ÇETİN U., Aslantas S., Gundogmus Y. E.

8th International Conference on Computer Science and Engineering, UBMK 2023, Burdur, Turkey, 13 - 15 September 2023, pp.86-90 identifier

  • Publication Type: Conference Paper / Full Text
  • Doi Number: 10.1109/ubmk59864.2023.10286687
  • City: Burdur
  • Country: Turkey
  • Page Numbers: pp.86-90
  • Keywords: data drift, natural language processing, sentiment analysis
  • Galatasaray University Affiliated: Yes

Abstract

Transformer-based BERT Models can show great accuracy and success performance in sentiment analysis. However, these models also face some problems.

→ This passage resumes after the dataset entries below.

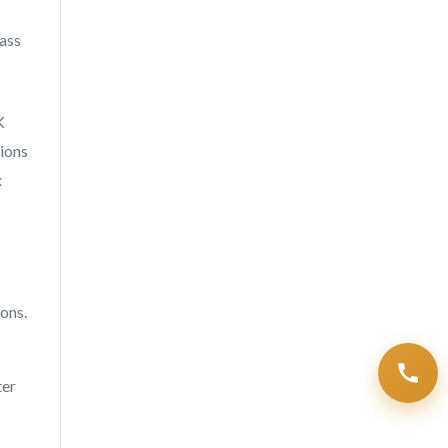
ass
K
tions
x
ons.
ter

Within the scope of this study, the problem of data drift in sentiment analysis is specifically examined. Data drift is caused by the fact that training data and test data having different properties. Within the scope of the study, new datasets consisting of Tweets and literary texts were created and the performances of different Bert models in these new datasets is examined. A BERT model trained on educational tweets has been shown to underperform on political/commercial tweets. It has been shown that the same BERT model trained on educational tweets can perform on literary texts just as well as a random model. For better results, we recommend using a combination of industry/domain specific small imitative BERT models.